Feliz, el mejor de los estados civiles
Desde niños aprendemos que la vida se compone de las capacidades de nacer, metabolizar, crecer, responder a estímulos externos, reproducirse y morir.
A pesar de la rigurosidad de esa determinación, la vida no puede ser entendida porque alguien lo haya dicho o lo diga, como una suma de etapas o un programa inalterable de acciones. La vida tiene que ser necesariamente lo que cada quien decida y haga feliz, por supuesto, sin rebasar las fronteras de lo jurídicamente establecido.
En cuestiones de relaciones de pareja, por ejemplo, muchas culturas han definido un orden: el enamoramiento, el noviazgo, el casamiento y la concepción de hijos; o sea, que de la soltería se debe pasar al estado de casado, una situación que ha de mantenerse hasta la muerte (momento en el que el cónyuge vivo pasa a ser viudo).

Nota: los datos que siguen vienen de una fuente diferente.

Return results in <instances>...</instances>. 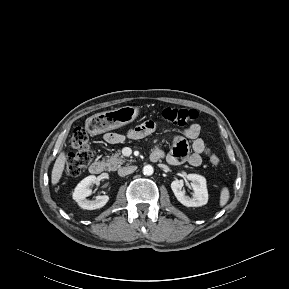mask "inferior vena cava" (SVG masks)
Here are the masks:
<instances>
[{
  "label": "inferior vena cava",
  "instance_id": "1",
  "mask_svg": "<svg viewBox=\"0 0 289 289\" xmlns=\"http://www.w3.org/2000/svg\"><path fill=\"white\" fill-rule=\"evenodd\" d=\"M137 169L136 166H127V167H122L118 170V175L123 177L128 174L133 173Z\"/></svg>",
  "mask_w": 289,
  "mask_h": 289
}]
</instances>
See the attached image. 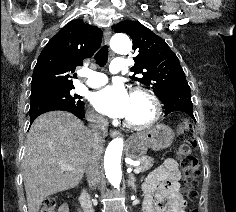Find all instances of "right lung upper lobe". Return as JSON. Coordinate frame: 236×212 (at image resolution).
Masks as SVG:
<instances>
[{
  "mask_svg": "<svg viewBox=\"0 0 236 212\" xmlns=\"http://www.w3.org/2000/svg\"><path fill=\"white\" fill-rule=\"evenodd\" d=\"M102 31L73 20L47 43L38 57L31 81V93L52 87L73 86V74L85 58L99 48Z\"/></svg>",
  "mask_w": 236,
  "mask_h": 212,
  "instance_id": "1",
  "label": "right lung upper lobe"
}]
</instances>
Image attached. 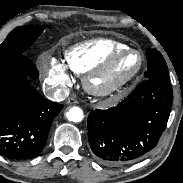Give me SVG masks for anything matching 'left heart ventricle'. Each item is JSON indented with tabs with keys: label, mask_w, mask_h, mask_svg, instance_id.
Listing matches in <instances>:
<instances>
[{
	"label": "left heart ventricle",
	"mask_w": 183,
	"mask_h": 183,
	"mask_svg": "<svg viewBox=\"0 0 183 183\" xmlns=\"http://www.w3.org/2000/svg\"><path fill=\"white\" fill-rule=\"evenodd\" d=\"M139 66V57L133 53H127L121 56L104 76L96 80V85L105 87L113 83H118L132 75Z\"/></svg>",
	"instance_id": "obj_1"
}]
</instances>
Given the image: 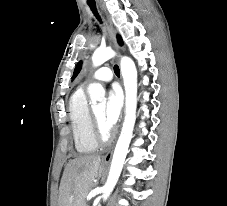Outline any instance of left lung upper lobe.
Masks as SVG:
<instances>
[{
    "instance_id": "1",
    "label": "left lung upper lobe",
    "mask_w": 227,
    "mask_h": 206,
    "mask_svg": "<svg viewBox=\"0 0 227 206\" xmlns=\"http://www.w3.org/2000/svg\"><path fill=\"white\" fill-rule=\"evenodd\" d=\"M117 39H118L119 44L122 45L123 42H122L121 37L118 36ZM81 65H82V62H81V61L78 62V64L76 65V68H75V70H74L72 79H74V78L77 76V74L79 73V71H80V69H81Z\"/></svg>"
}]
</instances>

Pero como la vida no es un cuento de hadas, la sociedad instituyó, en caso de acabarse el amor, bien común en nuestros días, un cuarto estado civil: el divorciado (en ocasiones no pasa de llamarse separado, al no disolverse formalmente el matrimonio).
Hay quienes prefieren, ya sea por la educación recibida, las creencias o gustos personales, respetar el orden tradicional para las relaciones de pareja, como la amiga Raquel.
Para ella el casamiento es su meta. “Casarse es alcanzar madurez, tener reconocimiento social y ser respetada por todos. El hombre que no quiera contraer nupcias conmigo para mí no existe”, manifestó. Yo vivo soñando desde niña con mi casamiento, en vestirme de blanco y lucir un anillo, en que cuando se vayan a referir a mí digan: ella es Raquel, la esposa de...” añadió.
En cambio, Clara tiene una posición más actual, pues para ella una boda nunca ha significado nada. “Firmar en un papel no quiere decir que ame más”, señaló. “Mi pareja y yo vivimos juntos hace 10 años y tenemos un hijo de tres. Hemos hecho amigos, adquirido bienes materiales, concebido proyectos y formado una sólida familia, y nunca hemos formalizado el matrimonio; ¿acaso por eso vale menos nuestro amor?”

A la forma de unión matrimonial que mantienen Clara y su marido, diversas bibliografías la definen como consensual y su estado sería el de conviviente, en el argot popular se le llamaría ajuntados o novios modernos; muy típico en nuestros días.
Aunque de manera legal esta relación no es reconocida, ambos son entendidos como cónyuges. El Código de Familia en su artículo 25 es muy claro al respecto: “Los cónyuges deben vivir juntos, guardarse la lealtad, la consideración y el respeto debidos y ayudarse mutuamente”.
Esta es una situación que viene desarrollándose desde hace tiempo. Si consultamos la tasa de nupcialidad en Cuba en los últimos 20 años podemos observar que no ha sufrido grandes variaciones, se mantiene entre los 4.5 y los 5.9 matrimonios celebrados por cada mil habitantes; pero dichos números adquieren otra connotación si los comparamos con los de las décadas del ’70 y ’80, etapas en las que la tasa alcanzó cerca de los 17 por cada mil.
Quizá el comportamiento esté dado por las transformaciones que en materia de economía y sociedad han venido ocurriendo en la Isla, que a su vez han provocado cambios culturales, como por ejemplo el deterioro de la familia como institución, el hecho de que la boda ya no es una condición para el inicio de las relaciones sexuales, la poca simpatía por la realización de trámites, y la eliminación de las gratuidades a los novios.
Los bajos salarios y la subida desorbitante de los precios de los productos, que implica muchas veces se vean imposibilitados de comprar los anillos y de pagar los arreglos de la ceremonia con el buffet, el contrato de fotos y la luna de miel...
Los estados civiles fueron creados para ordenar a la sociedad, para evitar el libre albedrío, pero no deben ser entendidos como estados obligatorios ni rígidos. Que encontrar el amor no signifique planes, estrategias o problemas. Que encontrar el amor sea motivo de alegría y bienestar. Que exista un único estado en nuestras vidas, el de la felicidad.